What this task involves: In full and without change, retype the records.

-------- Data to process

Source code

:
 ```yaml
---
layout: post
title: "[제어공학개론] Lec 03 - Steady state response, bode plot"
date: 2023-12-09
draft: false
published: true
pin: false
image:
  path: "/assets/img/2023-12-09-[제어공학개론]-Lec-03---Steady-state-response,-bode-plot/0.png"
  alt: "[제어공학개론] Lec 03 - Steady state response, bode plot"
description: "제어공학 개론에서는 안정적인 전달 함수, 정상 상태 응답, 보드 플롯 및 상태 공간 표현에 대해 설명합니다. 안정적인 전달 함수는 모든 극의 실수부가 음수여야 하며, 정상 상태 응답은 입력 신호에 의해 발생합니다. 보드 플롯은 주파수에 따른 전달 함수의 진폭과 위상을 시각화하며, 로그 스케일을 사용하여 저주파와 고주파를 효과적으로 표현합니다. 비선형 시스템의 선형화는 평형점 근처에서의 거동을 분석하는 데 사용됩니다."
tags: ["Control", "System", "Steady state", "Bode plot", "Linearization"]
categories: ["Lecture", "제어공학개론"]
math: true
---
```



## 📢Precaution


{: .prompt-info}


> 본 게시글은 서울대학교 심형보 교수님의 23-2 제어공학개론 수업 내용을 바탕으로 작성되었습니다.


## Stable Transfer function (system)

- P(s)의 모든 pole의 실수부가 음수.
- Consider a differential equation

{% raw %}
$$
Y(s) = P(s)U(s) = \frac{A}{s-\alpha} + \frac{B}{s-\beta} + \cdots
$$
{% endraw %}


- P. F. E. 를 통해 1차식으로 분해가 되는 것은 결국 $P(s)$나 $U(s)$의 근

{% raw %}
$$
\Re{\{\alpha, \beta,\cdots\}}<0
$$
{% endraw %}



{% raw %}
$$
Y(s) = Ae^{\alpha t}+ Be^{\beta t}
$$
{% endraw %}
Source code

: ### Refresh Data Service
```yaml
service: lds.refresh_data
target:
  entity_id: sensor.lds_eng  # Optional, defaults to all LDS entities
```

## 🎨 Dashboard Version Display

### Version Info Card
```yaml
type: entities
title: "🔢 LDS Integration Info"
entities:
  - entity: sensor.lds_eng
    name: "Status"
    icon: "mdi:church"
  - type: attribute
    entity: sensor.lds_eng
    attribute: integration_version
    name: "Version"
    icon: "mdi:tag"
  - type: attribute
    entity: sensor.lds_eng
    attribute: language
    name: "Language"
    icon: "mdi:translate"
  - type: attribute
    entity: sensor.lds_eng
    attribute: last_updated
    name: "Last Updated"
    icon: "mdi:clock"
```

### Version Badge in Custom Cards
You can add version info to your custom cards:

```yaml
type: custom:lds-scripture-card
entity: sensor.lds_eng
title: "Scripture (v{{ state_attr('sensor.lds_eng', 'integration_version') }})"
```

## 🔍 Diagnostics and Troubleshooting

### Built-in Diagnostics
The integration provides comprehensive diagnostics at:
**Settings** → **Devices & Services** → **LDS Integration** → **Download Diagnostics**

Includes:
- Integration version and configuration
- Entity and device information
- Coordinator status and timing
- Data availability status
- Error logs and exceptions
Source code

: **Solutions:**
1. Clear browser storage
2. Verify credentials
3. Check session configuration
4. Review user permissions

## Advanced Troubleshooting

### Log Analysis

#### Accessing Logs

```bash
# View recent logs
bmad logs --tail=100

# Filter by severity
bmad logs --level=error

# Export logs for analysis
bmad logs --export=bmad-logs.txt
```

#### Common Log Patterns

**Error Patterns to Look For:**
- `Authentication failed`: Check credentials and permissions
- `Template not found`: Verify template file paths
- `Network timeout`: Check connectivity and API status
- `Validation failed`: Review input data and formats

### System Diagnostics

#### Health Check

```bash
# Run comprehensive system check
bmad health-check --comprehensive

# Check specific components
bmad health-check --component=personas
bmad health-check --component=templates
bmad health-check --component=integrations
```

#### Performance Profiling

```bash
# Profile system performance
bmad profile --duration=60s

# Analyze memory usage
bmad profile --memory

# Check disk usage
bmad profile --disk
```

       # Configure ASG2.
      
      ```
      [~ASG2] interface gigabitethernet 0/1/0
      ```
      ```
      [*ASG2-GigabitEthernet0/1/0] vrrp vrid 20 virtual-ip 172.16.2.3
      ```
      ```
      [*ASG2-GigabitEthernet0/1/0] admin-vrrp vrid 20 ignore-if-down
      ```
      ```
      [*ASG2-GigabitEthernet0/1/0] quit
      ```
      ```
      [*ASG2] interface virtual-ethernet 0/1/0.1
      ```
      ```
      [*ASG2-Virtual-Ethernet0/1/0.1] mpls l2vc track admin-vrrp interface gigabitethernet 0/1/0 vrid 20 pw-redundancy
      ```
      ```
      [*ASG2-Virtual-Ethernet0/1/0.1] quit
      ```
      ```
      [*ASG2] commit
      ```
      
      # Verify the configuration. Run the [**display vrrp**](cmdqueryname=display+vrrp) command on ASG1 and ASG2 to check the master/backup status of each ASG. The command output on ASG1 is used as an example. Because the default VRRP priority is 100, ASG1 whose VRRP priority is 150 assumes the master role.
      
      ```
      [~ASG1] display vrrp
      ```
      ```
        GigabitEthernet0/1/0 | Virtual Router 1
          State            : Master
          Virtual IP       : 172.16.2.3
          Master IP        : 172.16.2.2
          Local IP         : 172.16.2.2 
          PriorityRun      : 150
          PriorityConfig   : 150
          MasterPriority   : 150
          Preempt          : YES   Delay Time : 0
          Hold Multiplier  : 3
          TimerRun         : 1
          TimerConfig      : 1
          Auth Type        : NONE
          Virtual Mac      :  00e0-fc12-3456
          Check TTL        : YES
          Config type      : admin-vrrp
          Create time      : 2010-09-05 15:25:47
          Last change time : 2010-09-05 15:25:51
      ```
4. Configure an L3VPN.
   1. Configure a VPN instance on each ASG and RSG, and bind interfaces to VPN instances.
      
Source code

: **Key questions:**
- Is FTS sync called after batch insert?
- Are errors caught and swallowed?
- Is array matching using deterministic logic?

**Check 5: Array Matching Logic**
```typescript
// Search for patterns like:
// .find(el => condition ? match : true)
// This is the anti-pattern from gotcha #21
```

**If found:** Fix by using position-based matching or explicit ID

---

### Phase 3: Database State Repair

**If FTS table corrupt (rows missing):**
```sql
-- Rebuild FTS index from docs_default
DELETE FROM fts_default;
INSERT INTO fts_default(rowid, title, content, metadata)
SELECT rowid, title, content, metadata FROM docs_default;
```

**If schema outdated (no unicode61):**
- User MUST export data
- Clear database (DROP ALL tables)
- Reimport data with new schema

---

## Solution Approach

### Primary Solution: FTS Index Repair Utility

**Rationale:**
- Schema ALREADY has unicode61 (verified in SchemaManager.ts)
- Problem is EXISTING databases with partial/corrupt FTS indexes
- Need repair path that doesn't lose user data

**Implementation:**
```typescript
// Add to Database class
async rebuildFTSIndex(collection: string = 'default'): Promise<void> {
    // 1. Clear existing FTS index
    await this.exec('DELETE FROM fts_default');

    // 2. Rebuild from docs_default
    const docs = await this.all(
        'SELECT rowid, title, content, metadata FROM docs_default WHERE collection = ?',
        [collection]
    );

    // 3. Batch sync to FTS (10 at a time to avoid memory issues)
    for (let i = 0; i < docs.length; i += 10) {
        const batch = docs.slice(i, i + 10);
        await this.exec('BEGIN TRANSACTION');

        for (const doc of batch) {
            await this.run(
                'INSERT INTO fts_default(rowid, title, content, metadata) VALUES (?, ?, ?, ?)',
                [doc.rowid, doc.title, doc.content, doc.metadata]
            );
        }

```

----------------

Exercise answer:
Source code

:
 ```yaml
---
layout: post
title: "[제어공학개론] Lec 03 - Steady state response, bode plot"
date: 2023-12-09
draft: false
published: true
pin: false
image:
  path: "/assets/img/2023-12-09-[제어공학개론]-Lec-03---Steady-state-response,-bode-plot/0.png"
  alt: "[제어공학개론] Lec 03 - Steady state response, bode plot"
description: "제어공학 개론에서는 안정적인 전달 함수, 정상 상태 응답, 보드 플롯 및 상태 공간 표현에 대해 설명합니다. 안정적인 전달 함수는 모든 극의 실수부가 음수여야 하며, 정상 상태 응답은 입력 신호에 의해 발생합니다. 보드 플롯은 주파수에 따른 전달 함수의 진폭과 위상을 시각화하며, 로그 스케일을 사용하여 저주파와 고주파를 효과적으로 표현합니다. 비선형 시스템의 선형화는 평형점 근처에서의 거동을 분석하는 데 사용됩니다."
tags: ["Control", "System", "Steady state", "Bode plot", "Linearization"]
categories: ["Lecture", "제어공학개론"]
math: true
---
```



## 📢Precaution


{: .prompt-info}


> 본 게시글은 서울대학교 심형보 교수님의 23-2 제어공학개론 수업 내용을 바탕으로 작성되었습니다.


## Stable Transfer function (system)

- P(s)의 모든 pole의 실수부가 음수.
- Consider a differential equation

{% raw %}
$$
Y(s) = P(s)U(s) = \frac{A}{s-\alpha} + \frac{B}{s-\beta} + \cdots
$$
{% endraw %}


- P. F. E. 를 통해 1차식으로 분해가 되는 것은 결국 $P(s)$나 $U(s)$의 근

{% raw %}
$$
\Re{\{\alpha, \beta,\cdots\}}<0
$$
{% endraw %}



{% raw %}
$$
Y(s) = Ae^{\alpha t}+ Be^{\beta t}
$$
{% endraw %}
Source code

: ### Refresh Data Service
```yaml
service: lds.refresh_data
target:
  entity_id: sensor.lds_eng  # Optional, defaults to all LDS entities
```

## 🎨 Dashboard Version Display

### Version Info Card
```yaml
type: entities
title: "🔢 LDS Integration Info"
entities:
  - entity: sensor.lds_eng
    name: "Status"
    icon: "mdi:church"
  - type: attribute
    entity: sensor.lds_eng
    attribute: integration_version
    name: "Version"
    icon: "mdi:tag"
  - type: attribute
    entity: sensor.lds_eng
    attribute: language
    name: "Language"
    icon: "mdi:translate"
  - type: attribute
    entity: sensor.lds_eng
    attribute: last_updated
    name: "Last Updated"
    icon: "mdi:clock"
```

### Version Badge in Custom Cards
You can add version info to your custom cards:

```yaml
type: custom:lds-scripture-card
entity: sensor.lds_eng
title: "Scripture (v{{ state_attr('sensor.lds_eng', 'integration_version') }})"
```

## 🔍 Diagnostics and Troubleshooting

### Built-in Diagnostics
The integration provides comprehensive diagnostics at:
**Settings** → **Devices & Services** → **LDS Integration** → **Download Diagnostics**

Includes:
- Integration version and configuration
- Entity and device information
- Coordinator status and timing
- Data availability status
- Error logs and exceptions
Source code

: **Solutions:**
1. Clear browser storage
2. Verify credentials
3. Check session configuration
4. Review user permissions

## Advanced Troubleshooting

### Log Analysis

#### Accessing Logs

```bash
# View recent logs
bmad logs --tail=100

# Filter by severity
bmad logs --level=error

# Export logs for analysis
bmad logs --export=bmad-logs.txt
```

#### Common Log Patterns

**Error Patterns to Look For:**
- `Authentication failed`: Check credentials and permissions
- `Template not found`: Verify template file paths
- `Network timeout`: Check connectivity and API status
- `Validation failed`: Review input data and formats

### System Diagnostics

#### Health Check

```bash
# Run comprehensive system check
bmad health-check --comprehensive

# Check specific components
bmad health-check --component=personas
bmad health-check --component=templates
bmad health-check --component=integrations
```

#### Performance Profiling

```bash
# Profile system performance
bmad profile --duration=60s

# Analyze memory usage
bmad profile --memory

# Check disk usage
bmad profile --disk
```

       # Configure ASG2.
      
      ```
      [~ASG2] interface gigabitethernet 0/1/0
      ```
      ```
      [*ASG2-GigabitEthernet0/1/0] vrrp vrid 20 virtual-ip 172.16.2.3
      ```
      ```
      [*ASG2-GigabitEthernet0/1/0] admin-vrrp vrid 20 ignore-if-down
      ```
      ```
      [*ASG2-GigabitEthernet0/1/0] quit
      ```
      ```
      [*ASG2] interface virtual-ethernet 0/1/0.1
      ```
      ```
      [*ASG2-Virtual-Ethernet0/1/0.1] mpls l2vc track admin-vrrp interface gigabitethernet 0/1/0 vrid 20 pw-redundancy
      ```
      ```
      [*ASG2-Virtual-Ethernet0/1/0.1] quit
      ```
      ```
      [*ASG2] commit
      ```
      
      # Verify the configuration. Run the [**display vrrp**](cmdqueryname=display+vrrp) command on ASG1 and ASG2 to check the master/backup status of each ASG. The command output on ASG1 is used as an example. Because the default VRRP priority is 100, ASG1 whose VRRP priority is 150 assumes the master role.
      
      ```
      [~ASG1] display vrrp
      ```
      ```
        GigabitEthernet0/1/0 | Virtual Router 1
          State            : Master
          Virtual IP       : 172.16.2.3
          Master IP        : 172.16.2.2
          Local IP         : 172.16.2.2 
          PriorityRun      : 150
          PriorityConfig   : 150
          MasterPriority   : 150
          Preempt          : YES   Delay Time : 0
          Hold Multiplier  : 3
          TimerRun         : 1
          TimerConfig      : 1
          Auth Type        : NONE
          Virtual Mac      :  00e0-fc12-3456
          Check TTL        : YES
          Config type      : admin-vrrp
          Create time      : 2010-09-05 15:25:47
          Last change time : 2010-09-05 15:25:51
      ```
4. Configure an L3VPN.
   1. Configure a VPN instance on each ASG and RSG, and bind interfaces to VPN instances.
      
Source code

: **Key questions:**
- Is FTS sync called after batch insert?
- Are errors caught and swallowed?
- Is array matching using deterministic logic?

**Check 5: Array Matching Logic**
```typescript
// Search for patterns like:
// .find(el => condition ? match : true)
// This is the anti-pattern from gotcha #21
```

**If found:** Fix by using position-based matching or explicit ID

---

### Phase 3: Database State Repair

**If FTS table corrupt (rows missing):**
```sql
-- Rebuild FTS index from docs_default
DELETE FROM fts_default;
INSERT INTO fts_default(rowid, title, content, metadata)
SELECT rowid, title, content, metadata FROM docs_default;
```

**If schema outdated (no unicode61):**
- User MUST export data
- Clear database (DROP ALL tables)
- Reimport data with new schema

---

## Solution Approach

### Primary Solution: FTS Index Repair Utility

**Rationale:**
- Schema ALREADY has unicode61 (verified in SchemaManager.ts)
- Problem is EXISTING databases with partial/corrupt FTS indexes
- Need repair path that doesn't lose user data

**Implementation:**
```typescript
// Add to Database class
async rebuildFTSIndex(collection: string = 'default'): Promise<void> {
    // 1. Clear existing FTS index
    await this.exec('DELETE FROM fts_default');

    // 2. Rebuild from docs_default
    const docs = await this.all(
        'SELECT rowid, title, content, metadata FROM docs_default WHERE collection = ?',
        [collection]
    );

    // 3. Batch sync to FTS (10 at a time to avoid memory issues)
    for (let i = 0; i < docs.length; i += 10) {
        const batch = docs.slice(i, i + 10);
        await this.exec('BEGIN TRANSACTION');

        for (const doc of batch) {
            await this.run(
                'INSERT INTO fts_default(rowid, title, content, metadata) VALUES (?, ?, ?, ?)',
                [doc.rowid, doc.title, doc.content, doc.metadata]
            );
        }

```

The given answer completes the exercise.